Loyauté vis-à-vis de son employeur ou la loi du silence?

Pierre Trudel, dans sa chronique de cette semaine dans Le Devoir, intitulée « Loyauté déloyale », a traité de l’obligation de loyauté d’un employé vis-à-vis de son employeur et de ses dérives actuelles. Il a parlé du cas de l’enseignante congédiée par sa commission scolaire avant les Fêtes pour avoir dit dans les médias que les ressources n’étaient pas suffisantes pour aider les élèves en difficulté. Je me souviens également il y a plusieurs années du cas d’une employée de l’Assurance-emploi congédiée pour avoir critiqué les services offerts aux prestataires si ma mémoire est bonne. J’ai également été personnellement rappelé à l’ordre l’an dernier par mon employeur, et une personne de mon entourage également.

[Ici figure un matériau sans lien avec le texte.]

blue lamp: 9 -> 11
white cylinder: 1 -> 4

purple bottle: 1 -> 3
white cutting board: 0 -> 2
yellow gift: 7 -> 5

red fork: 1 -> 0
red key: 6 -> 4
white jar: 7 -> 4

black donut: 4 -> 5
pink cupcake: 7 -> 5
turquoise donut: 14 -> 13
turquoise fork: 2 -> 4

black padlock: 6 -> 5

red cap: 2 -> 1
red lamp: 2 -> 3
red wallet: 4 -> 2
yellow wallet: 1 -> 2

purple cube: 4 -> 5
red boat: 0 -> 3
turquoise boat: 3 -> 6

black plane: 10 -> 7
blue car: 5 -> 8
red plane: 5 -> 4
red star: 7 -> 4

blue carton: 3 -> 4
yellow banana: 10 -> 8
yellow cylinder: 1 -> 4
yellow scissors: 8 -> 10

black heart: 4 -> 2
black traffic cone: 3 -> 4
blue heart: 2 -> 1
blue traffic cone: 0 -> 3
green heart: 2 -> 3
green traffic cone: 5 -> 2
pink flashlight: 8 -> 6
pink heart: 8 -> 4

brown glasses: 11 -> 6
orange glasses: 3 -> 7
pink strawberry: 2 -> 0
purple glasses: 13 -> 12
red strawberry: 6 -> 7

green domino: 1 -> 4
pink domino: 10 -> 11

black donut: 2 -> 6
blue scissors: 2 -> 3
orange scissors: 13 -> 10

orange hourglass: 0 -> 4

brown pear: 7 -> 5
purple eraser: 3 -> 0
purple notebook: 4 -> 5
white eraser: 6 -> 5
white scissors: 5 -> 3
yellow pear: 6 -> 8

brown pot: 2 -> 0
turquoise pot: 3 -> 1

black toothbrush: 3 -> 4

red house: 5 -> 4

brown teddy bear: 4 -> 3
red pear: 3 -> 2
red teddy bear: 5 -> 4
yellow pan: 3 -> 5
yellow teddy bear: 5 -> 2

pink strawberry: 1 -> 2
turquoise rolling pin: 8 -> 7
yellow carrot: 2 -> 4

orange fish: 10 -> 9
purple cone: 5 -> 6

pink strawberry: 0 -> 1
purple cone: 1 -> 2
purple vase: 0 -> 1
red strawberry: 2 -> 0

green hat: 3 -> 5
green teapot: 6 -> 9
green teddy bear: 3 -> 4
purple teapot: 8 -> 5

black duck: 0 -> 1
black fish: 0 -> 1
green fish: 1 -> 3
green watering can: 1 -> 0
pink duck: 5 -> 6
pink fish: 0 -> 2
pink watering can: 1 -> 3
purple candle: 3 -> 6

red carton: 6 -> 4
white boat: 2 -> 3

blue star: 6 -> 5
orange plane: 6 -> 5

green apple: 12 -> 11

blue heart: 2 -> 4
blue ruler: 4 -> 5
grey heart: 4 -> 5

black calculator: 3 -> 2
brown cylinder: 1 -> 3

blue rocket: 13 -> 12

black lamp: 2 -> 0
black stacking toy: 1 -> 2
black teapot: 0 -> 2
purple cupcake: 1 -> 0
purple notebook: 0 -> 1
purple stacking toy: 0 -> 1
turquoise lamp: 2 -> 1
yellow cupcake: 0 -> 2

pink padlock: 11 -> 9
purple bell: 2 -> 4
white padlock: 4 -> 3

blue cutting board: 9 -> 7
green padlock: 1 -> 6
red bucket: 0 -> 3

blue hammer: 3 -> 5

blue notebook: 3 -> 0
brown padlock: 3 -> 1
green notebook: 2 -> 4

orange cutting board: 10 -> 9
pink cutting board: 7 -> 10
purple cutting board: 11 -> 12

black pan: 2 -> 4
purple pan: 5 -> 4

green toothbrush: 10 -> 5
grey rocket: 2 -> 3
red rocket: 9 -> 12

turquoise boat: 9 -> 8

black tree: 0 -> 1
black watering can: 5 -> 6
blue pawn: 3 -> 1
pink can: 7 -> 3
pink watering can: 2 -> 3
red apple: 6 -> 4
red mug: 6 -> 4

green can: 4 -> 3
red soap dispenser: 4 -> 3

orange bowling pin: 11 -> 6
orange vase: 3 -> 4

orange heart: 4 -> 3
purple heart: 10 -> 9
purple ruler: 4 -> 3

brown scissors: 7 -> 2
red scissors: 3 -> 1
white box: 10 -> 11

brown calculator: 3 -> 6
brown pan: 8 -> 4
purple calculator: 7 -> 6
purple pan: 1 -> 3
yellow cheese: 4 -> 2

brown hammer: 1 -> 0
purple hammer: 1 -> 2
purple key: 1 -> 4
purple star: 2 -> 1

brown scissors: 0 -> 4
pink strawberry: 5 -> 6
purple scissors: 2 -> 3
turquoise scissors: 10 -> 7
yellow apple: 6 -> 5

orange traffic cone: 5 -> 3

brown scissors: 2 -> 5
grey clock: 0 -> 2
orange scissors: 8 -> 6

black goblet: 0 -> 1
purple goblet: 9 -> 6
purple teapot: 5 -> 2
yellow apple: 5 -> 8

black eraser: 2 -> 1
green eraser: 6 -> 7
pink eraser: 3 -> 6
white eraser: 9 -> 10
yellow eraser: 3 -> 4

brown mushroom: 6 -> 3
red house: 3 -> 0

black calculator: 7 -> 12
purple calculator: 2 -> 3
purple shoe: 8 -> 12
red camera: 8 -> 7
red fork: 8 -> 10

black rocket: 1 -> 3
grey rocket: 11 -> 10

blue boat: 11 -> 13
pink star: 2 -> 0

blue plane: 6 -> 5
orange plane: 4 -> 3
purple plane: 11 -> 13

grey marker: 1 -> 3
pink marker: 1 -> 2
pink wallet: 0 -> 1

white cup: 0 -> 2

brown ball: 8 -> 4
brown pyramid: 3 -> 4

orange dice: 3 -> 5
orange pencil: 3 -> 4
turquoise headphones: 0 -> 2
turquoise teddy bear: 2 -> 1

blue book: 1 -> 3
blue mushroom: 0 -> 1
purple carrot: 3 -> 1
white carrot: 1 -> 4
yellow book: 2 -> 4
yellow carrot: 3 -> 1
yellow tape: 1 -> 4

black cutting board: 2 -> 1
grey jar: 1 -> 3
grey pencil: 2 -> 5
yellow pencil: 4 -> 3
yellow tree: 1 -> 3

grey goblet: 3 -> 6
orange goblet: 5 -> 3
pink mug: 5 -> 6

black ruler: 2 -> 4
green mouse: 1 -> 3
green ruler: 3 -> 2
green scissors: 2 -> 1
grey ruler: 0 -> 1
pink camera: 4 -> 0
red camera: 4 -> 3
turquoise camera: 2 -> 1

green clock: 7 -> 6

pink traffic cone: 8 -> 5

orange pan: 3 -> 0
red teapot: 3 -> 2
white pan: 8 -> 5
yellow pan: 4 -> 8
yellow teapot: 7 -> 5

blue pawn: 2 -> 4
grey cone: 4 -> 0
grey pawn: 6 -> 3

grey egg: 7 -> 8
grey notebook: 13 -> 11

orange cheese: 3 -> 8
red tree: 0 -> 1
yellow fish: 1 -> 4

J’ai été surpris de lire dans la chronique de monsieur Trudel que le Code civil était très précis en exigeant à l’employé non seulement de faire preuve de loyauté vis-à-vis de son employeur, mais également « de ne pas faire usage de l’information à caractère confidentiel qu’il obtient à l’occasion de son travail ». L’interprétation que l’on peut faire de ce dernier aspect est tellement large qu’elle mène aux abus actuels de plusieurs employeurs.

À aucun moment il n’est question de limiter cette exigence de loyauté en relation avec le bien commun, l’intérêt public ou le droit à l’information. Les organisations de toutes sortes deviennent de plus en plus opaques, et souvent même les journalistes ont de plus en plus de difficultés à avoir accès à l’information et doivent utiliser la Loi sur l’accès à l’information pour faire leur travail. Les relationnistes pullulent et les organisations cherchent de plus en plus à contrôler le message. La démocratie en est d’autant plus fragilisée.